I didn't realise how much it would make. It calls for a medium sized baking tin but I cooked it in my biggest ovenproof tray and it was filled all the way up!

I think it needs more tomatoes, garlic and parsley. I made 3 layers of ingredients but only had enough of these for 2 layers so below I have increased the quantities to match the amount of potatoes and courgettes.

Serves: 8 persons (side dish).

Ingredients:

  • 1kg potatoes, peeled and sliced
  • 1kg courgettes, skin on and sliced
  • 1kg tomatoes
  • 9 cloves of garlic, finely chopped
  • big bunch of parsley (2 x 30g supermarket bag), finely sliced
  • olive oil to taste
  • salt & pepper to taste
Method:
  1. Skin the tomatoes and mince. I was lazy and all I did was to slice the tomatoes. However, I realised that the tomatoes on the bottom layer were more cooked and imparted a better taste to the other vegetables than the tomatoes on the top layer, which were still whole. So my advice would be to follow what the recipe calls for: skin and mince. It doesn't ask to remove the seeds do don't bother.
  2. Spread one layer of potatoes, salt & pepper to taste. I added olive oil to the bottom to avoid the potatoes sticking. I only overlapped the vegetables on the last layer as I was running out of space but, on hindsight, I should have done it from the beginning.

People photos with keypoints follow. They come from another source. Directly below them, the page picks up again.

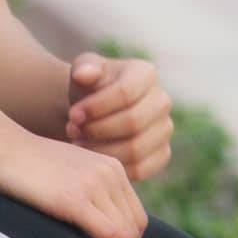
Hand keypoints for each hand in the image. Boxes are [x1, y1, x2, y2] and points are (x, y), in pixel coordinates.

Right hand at [0, 126, 146, 237]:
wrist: (0, 146)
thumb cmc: (27, 166)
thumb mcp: (70, 171)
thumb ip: (90, 189)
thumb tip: (101, 226)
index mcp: (111, 167)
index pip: (136, 215)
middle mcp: (109, 173)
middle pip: (135, 227)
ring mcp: (94, 184)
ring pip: (125, 234)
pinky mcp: (76, 199)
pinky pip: (108, 235)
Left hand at [65, 53, 172, 180]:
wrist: (95, 110)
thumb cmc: (89, 86)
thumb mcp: (82, 71)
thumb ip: (83, 68)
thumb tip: (83, 74)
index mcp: (145, 73)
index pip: (125, 92)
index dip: (96, 107)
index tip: (72, 115)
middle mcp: (161, 101)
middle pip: (133, 122)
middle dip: (98, 130)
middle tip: (73, 131)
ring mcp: (164, 129)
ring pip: (136, 149)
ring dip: (102, 150)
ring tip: (78, 143)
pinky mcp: (161, 155)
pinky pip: (139, 169)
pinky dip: (112, 167)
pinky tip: (93, 159)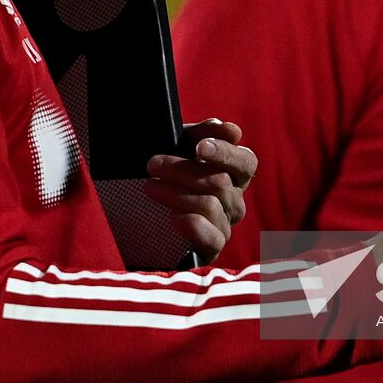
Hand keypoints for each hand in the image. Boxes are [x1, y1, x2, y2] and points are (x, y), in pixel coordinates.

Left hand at [145, 119, 257, 262]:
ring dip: (176, 193)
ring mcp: (224, 227)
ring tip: (150, 187)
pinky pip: (212, 239)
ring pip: (210, 206)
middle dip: (183, 170)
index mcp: (233, 175)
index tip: (199, 146)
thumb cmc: (165, 172)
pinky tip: (173, 216)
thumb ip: (203, 134)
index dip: (226, 153)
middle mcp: (234, 202)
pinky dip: (193, 226)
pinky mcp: (209, 251)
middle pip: (220, 182)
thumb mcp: (179, 146)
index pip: (246, 162)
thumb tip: (232, 131)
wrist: (135, 213)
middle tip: (153, 164)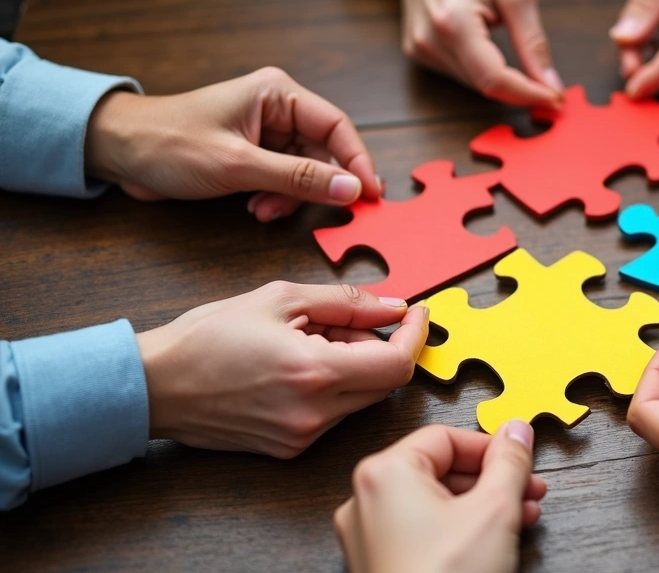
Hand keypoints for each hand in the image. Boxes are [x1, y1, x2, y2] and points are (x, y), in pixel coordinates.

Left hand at [84, 67, 382, 222]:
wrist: (118, 150)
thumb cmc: (169, 144)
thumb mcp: (238, 165)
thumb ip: (298, 178)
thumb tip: (351, 189)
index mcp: (277, 94)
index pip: (337, 126)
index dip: (357, 162)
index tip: (370, 195)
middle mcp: (278, 108)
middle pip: (326, 151)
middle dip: (317, 186)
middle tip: (314, 214)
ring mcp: (267, 131)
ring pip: (306, 170)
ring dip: (291, 197)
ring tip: (263, 211)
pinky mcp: (255, 152)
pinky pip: (285, 178)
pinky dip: (277, 197)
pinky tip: (254, 207)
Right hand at [135, 282, 428, 457]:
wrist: (154, 385)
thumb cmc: (208, 337)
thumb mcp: (280, 298)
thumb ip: (346, 302)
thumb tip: (393, 306)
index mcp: (315, 372)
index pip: (398, 363)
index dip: (416, 335)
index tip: (416, 314)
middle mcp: (315, 413)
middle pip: (385, 383)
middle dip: (379, 347)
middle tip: (344, 323)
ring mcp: (303, 436)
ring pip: (360, 399)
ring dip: (354, 367)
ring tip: (309, 343)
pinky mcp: (290, 449)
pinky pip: (334, 416)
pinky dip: (332, 389)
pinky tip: (295, 369)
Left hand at [334, 423, 546, 572]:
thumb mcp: (494, 510)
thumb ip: (509, 462)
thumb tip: (516, 431)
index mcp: (385, 473)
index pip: (445, 437)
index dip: (491, 447)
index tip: (521, 457)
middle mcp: (366, 501)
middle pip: (440, 470)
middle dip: (492, 479)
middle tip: (529, 490)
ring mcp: (369, 537)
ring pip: (435, 503)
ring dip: (482, 505)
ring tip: (522, 517)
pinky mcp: (379, 565)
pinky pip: (423, 531)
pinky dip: (459, 529)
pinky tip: (494, 542)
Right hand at [378, 0, 562, 107]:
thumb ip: (533, 40)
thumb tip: (550, 81)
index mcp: (453, 22)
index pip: (494, 78)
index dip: (527, 94)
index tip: (554, 98)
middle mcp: (430, 41)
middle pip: (484, 85)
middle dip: (519, 91)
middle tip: (549, 87)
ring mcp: (420, 50)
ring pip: (473, 85)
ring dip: (502, 82)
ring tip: (518, 61)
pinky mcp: (418, 54)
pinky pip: (460, 75)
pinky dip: (483, 72)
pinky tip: (489, 52)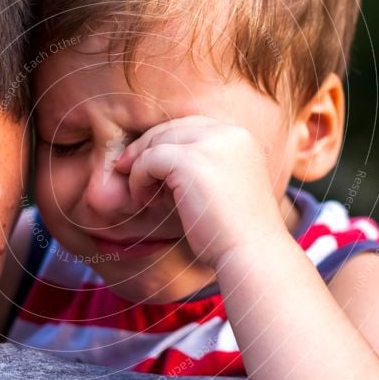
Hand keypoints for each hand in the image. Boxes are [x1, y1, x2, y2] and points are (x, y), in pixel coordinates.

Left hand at [114, 116, 285, 269]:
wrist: (252, 253)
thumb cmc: (234, 231)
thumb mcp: (221, 186)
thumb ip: (200, 165)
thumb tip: (159, 156)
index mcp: (240, 137)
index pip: (192, 126)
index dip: (165, 142)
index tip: (147, 164)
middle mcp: (229, 133)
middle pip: (172, 128)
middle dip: (146, 148)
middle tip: (126, 170)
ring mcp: (211, 144)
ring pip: (158, 141)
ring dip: (141, 166)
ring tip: (142, 195)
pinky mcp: (190, 161)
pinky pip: (149, 159)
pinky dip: (139, 178)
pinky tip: (143, 200)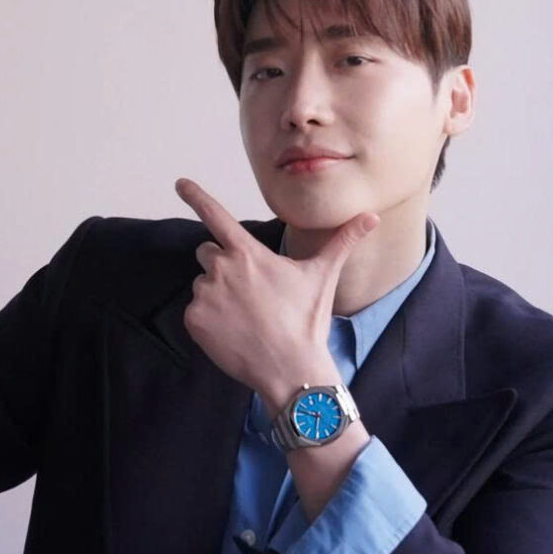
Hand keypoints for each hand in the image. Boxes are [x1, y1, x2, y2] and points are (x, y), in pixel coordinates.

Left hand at [173, 177, 378, 394]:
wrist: (289, 369)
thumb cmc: (306, 321)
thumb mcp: (322, 277)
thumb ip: (342, 242)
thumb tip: (371, 216)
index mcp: (248, 254)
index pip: (216, 215)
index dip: (196, 196)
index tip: (180, 183)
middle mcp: (222, 269)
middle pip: (207, 252)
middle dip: (222, 264)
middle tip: (249, 291)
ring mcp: (205, 295)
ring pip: (202, 284)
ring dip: (217, 295)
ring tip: (245, 316)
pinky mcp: (194, 320)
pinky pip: (194, 311)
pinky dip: (208, 320)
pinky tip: (233, 332)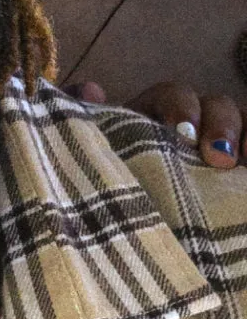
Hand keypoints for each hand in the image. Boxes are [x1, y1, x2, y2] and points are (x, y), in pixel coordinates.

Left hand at [64, 80, 244, 168]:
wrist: (129, 228)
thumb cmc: (116, 181)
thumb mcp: (98, 152)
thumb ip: (86, 121)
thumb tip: (93, 90)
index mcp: (158, 116)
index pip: (174, 95)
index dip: (180, 108)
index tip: (180, 133)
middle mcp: (197, 125)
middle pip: (216, 106)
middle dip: (220, 125)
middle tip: (216, 159)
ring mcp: (223, 148)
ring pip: (245, 121)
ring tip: (242, 166)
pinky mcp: (238, 173)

  3. On top, spread a layer of courgettes, salt & pepper to taste.

  4. Spread ⅓ of the garlic and parsley on top.

  5. Spread ⅓ of the minced tomato on top. I did not mince the tomatoes but please do.

  6. Keep adding layers in turn: potatoes, courgettes, garlic, parsley, tomatoes, seasoning both potatoes and courgettes with salt & pepper to taste. This is when I started overlapping the vegetables.


  7. Salt & pepper the top and spread plenty of olive oil evenly. The recipe calls for water but I do not think it needs it as the vegetables will release water.

  8. Bake in the oven for about 1 hour. It didn't say how hot the oven should be. I used 180°C and it was cooked after 1 hour.